Wage arbitrage – as the measure of the difference between salary costs in Western Europe and the USA versus Eastern Europe or Asia – is not the most important factor, when considering outsourcing versus insourcing of software design and development. The real problem today, with IT and digital innovation is Complex Thinking.
The Problem
The source of Complex Thinking in IT, when selecting an internal team or partner to deliver on digital innovation is this: employees and partners who are paid by the hour or month equate personal value and rewards with time. So, the more complex a digital innovation engagement becomes, the more time (and therefore, billable hours) is credited to the employees or partner organization undertaking the work.
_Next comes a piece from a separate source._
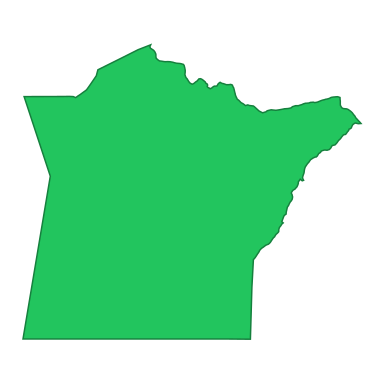 Bondo, Nyanza, Kenya
{"feature_id": "3690345B84738590288078", "entity_name": "Bondo", "entity_type": "district", "adm_level": 2, "iso_a3": "KEN", "parent_name": "Kenya", "parent_adm1": "Nyanza", "projection": "orthographic", "projection_center": [34.246, -0.149], "detail": "fine", "context": "isolated", "style": "filled", "palette": "green", "viewbox_px": 384, "rotation_deg": 0, "n_neighbors": 0, "source": "geoboundaries", "source_scale": "gbopen_adm2", "svg_char_len": 4332}
<svg xmlns="http://www.w3.org/2000/svg" viewBox="0 0 384 384"><path d="M97.9,69.8L96.3,75.8L91.6,82.7L88.6,87.0L86.5,89.9L85.8,90.4L85.3,90.8L84.6,91.3L79.8,94.8L78.7,95.5L77.9,96.0L77.1,96.6L76.3,97.2L75.6,97.6L74.4,97.1L73.4,96.6L69.2,96.4L63.2,96.5L24.1,96.6L39.0,141.8L50.3,176.2L23.0,339.0L25.3,339.0L47.7,339.0L96.5,339.0L135.9,339.0L151.4,339.0L171.3,339.0L175.6,339.0L180.8,339.0L227.3,339.0L250.4,339.2L251.9,287.3L253.4,259.6L254.0,259.0L255.1,257.7L256.3,255.9L256.8,255.1L257.5,254.0L258.0,253.3L258.6,252.5L259.7,250.4L260.3,249.6L261.6,248.3L263.5,247.0L265.2,245.7L266.1,245.1L266.7,244.8L268.2,244.3L269.4,243.4L270.6,242.0L270.9,241.5L271.4,240.7L272.4,239.2L272.9,238.5L273.5,237.7L274.6,236.8L275.2,235.6L276.2,234.2L276.7,233.8L277.5,233.1L278.7,231.7L278.8,229.5L279.3,227.8L280.0,226.7L280.8,225.8L281.8,224.1L283.2,222.9L281.8,221.7L282.1,220.9L282.7,219.3L282.9,218.6L283.2,218.0L283.7,216.5L284.1,215.8L284.7,215.1L286.1,214.1L286.2,212.3L286.7,210.1L287.2,207.8L287.5,206.9L288.4,205.7L288.8,204.9L289.1,204.1L289.8,202.8L290.1,202.2L291.4,200.7L292.2,199.2L292.5,197.7L292.6,196.8L292.4,196.1L292.0,194.4L291.3,193.2L291.7,192.0L292.9,190.3L295.2,188.9L295.7,188.2L296.9,186.9L297.7,185.2L298.0,184.4L298.3,183.4L298.3,182.0L299.0,181.0L300.2,179.2L302.2,180.8L303.6,180.3L302.6,178.2L302.6,177.4L303.0,175.7L303.7,173.8L304.0,172.9L304.1,172.2L304.4,170.0L304.7,168.6L305.3,166.9L306.2,165.6L307.1,164.2L308.1,163.0L309.1,161.9L309.9,160.6L310.7,159.6L312.4,158.5L313.3,157.9L314.9,157.2L315.6,157.0L316.2,157.0L317.4,155.9L317.9,154.9L318.8,153.5L320.4,152.5L321.4,151.0L323.5,150.3L324.2,150.1L324.9,150.0L326.5,150.2L327.2,150.2L329.4,149.5L330.7,148.1L331.1,147.5L331.3,146.9L332.3,145.5L335.0,144.9L335.7,144.2L336.8,143.0L337.5,142.0L338.6,140.4L339.7,139.5L340.7,138.4L341.8,136.8L343.5,134.8L345.6,134.4L346.7,133.0L347.3,132.0L348.6,130.6L349.1,129.1L349.7,128.9L350.4,128.7L351.4,127.8L351.6,127.0L351.9,126.3L352.8,124.6L354.5,123.4L355.1,123.1L355.8,123.1L357.3,123.5L358.5,123.7L361.0,123.5L359.8,122.1L359.2,121.5L358.8,121.1L357.8,120.0L357.1,119.2L355.7,117.7L354.9,116.1L353.6,114.6L352.2,112.7L350.6,111.2L349.6,110.5L348.4,109.6L346.8,108.9L344.7,108.7L343.6,108.6L342.3,108.2L341.2,106.9L340.4,105.3L340.3,104.2L340.3,101.9L340.3,100.8L340.1,99.9L340.0,97.5L338.3,96.9L337.3,96.7L336.3,96.8L334.9,96.9L334.3,97.0L333.6,97.0L331.8,97.3L331.2,97.4L330.6,97.7L329.3,98.4L327.3,99.0L325.5,99.3L324.4,99.7L322.6,100.1L321.4,100.5L319.9,101.1L318.2,101.8L317.5,102.1L316.5,102.3L314.7,102.6L313.5,102.2L312.8,102.2L312.1,102.3L310.4,102.4L309.7,102.7L308.9,103.0L306.8,103.2L306.0,103.2L305.2,103.3L303.3,103.9L301.8,104.6L301.2,104.8L300.4,105.0L298.3,105.7L297.3,105.7L295.6,105.7L294.9,105.9L294.0,106.2L292.4,106.7L291.2,107.8L290.2,108.1L288.2,108.5L287.1,108.6L285.7,108.7L284.3,108.8L283.5,109.0L281.5,109.4L278.7,109.9L275.9,110.3L272.9,110.0L271.2,109.8L269.4,110.2L267.8,110.6L267.0,110.9L265.7,112.0L264.9,112.1L263.3,112.6L262.6,112.8L260.4,111.7L259.6,111.3L258.7,110.7L257.1,109.2L256.4,108.6L255.6,107.8L254.1,106.5L253.4,106.0L250.4,105.6L249.4,105.5L247.8,104.9L246.1,105.4L245.5,105.6L244.1,104.5L243.6,104.1L242.9,103.6L241.7,103.0L241.1,102.7L238.9,100.4L237.2,99.1L236.6,97.7L236.3,97.2L235.5,95.3L235.3,94.5L235.2,93.8L234.7,92.1L234.3,90.2L234.1,89.5L233.7,87.9L233.3,87.2L232.9,86.6L232.4,85.1L230.8,84.4L228.6,84.7L226.3,84.7L225.6,84.4L223.6,83.7L221.8,83.3L220.1,82.3L218.7,83.3L218.2,83.8L217.7,84.7L216.9,86.0L214.9,86.2L214.3,86.1L212.4,87.3L211.8,88.0L210.1,88.7L209.5,88.2L208.2,87.6L207.6,87.1L207.2,86.6L207.6,85.3L207.5,84.6L207.2,84.0L205.9,83.3L205.6,82.6L205.2,81.9L203.9,80.8L203.2,80.2L201.9,79.3L201.3,79.0L200.5,78.7L198.9,78.9L198.3,79.6L197.0,81.1L196.3,81.5L195.6,82.0L193.8,83.5L192.2,84.2L191.3,83.8L189.7,82.8L188.4,81.0L187.1,78.8L185.9,77.5L184.9,74.6L185.2,72.0L185.2,71.1L185.2,70.2L184.7,67.6L184.1,65.4L183.4,64.4L181.0,63.7L180.0,63.5L178.8,63.4L176.4,63.2L174.0,62.6L173.1,62.3L172.1,62.1L169.8,61.7L167.5,61.6L165.8,61.7L165.0,61.7L164.2,61.6L161.7,61.2L159.4,60.9L157.6,59.6L156.2,58.2L156.0,57.3L155.9,56.6L155.9,54.8L155.8,54.0L155.5,53.3L154.8,51.8L154.2,51.0L153.5,50.2L151.7,49.0L151.0,48.6L150.4,48.2L149.9,46.6L150.7,44.8L138.1,49.7L122.0,57.8L100.9,68.3L97.9,69.8Z" fill="#22c55e" stroke="#15803d" stroke-width="1.5"/></svg>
This is an inherently unhealthy, and sadly, an all-too familiar scenario in many enterprise IT environments today.
The Solution
The antidote to Complex Thinking in IT is Design Thinking – which simply means applying a human-centered approach to solving problems.
Here’s some thoughts on how to defeat it through Transformational Outsourcing and applying three, simple yet powerful Design Principles that come from the broader foundation of Design Thinking.
What’s needed today in business is new generation apps that are reimagined and simplified. We need solutions that eliminate waste and engage users in a better way. In summary, we need to apply three (3) Design Principles to next generation apps:
Meaningful Journey
Fierce Reduction
Progressive Disclosure
#1. Meaningful Journey
When designing a next-generation app, the first thing to create is its journey: the path, steps or tasks that users will complete in providing a service, undertaking work or solving a problem. With simplicity at the heart of the design, this means removing steps or tasks that are wasteful or unnecessary. Therefore, this journey must be a Meaningful Journey: from the moment a user goes to the login page, to the moment they logout, when the task(s) or work is done.
#2. Fierce Reduction
When users get confused with apps, it’s usually because what they are confronted with on a page view offers too many choices of what to do next. Often, there is no obvious place to go or action to take from a particular stage in what should be a Meaningful Journey. What’s needed is a fierce reduction mindset: a way to eliminate everything on each screen that distracts from any action at each stage. This is Fierce Reduction.
#3. Progressive Disclosure
When designing a Meaningful Journey and applying Fierce Reduction, it is better to have more clicks or swipes through pages of an app, than add too many options in any given page or screen view. This means that with a fiercely reductive mindset, you will have to engage in a trade-off between simplicity of page or screen view, versus the number of pages on a Meaningful Journey. This is ensuring that Progressive Disclosure is applied to app design.
Conclusion
When you apply these three (3) Design Principles to digital innovation, you are able to introduce the antidote to Complex Thinking – Design Thinking. In this context, by defining what really matters in a Meaningful Journey through each step of user interactions with a particular app, you can apply Fierce Reduction and eliminate everything that confuses or prevents intuitive, next-step activities in such a Meaningful Journey. To achieve Fierce Reduction per app screen, in turn, it may be necessary to increase the number of steps and screens: this is Progressive Disclosure.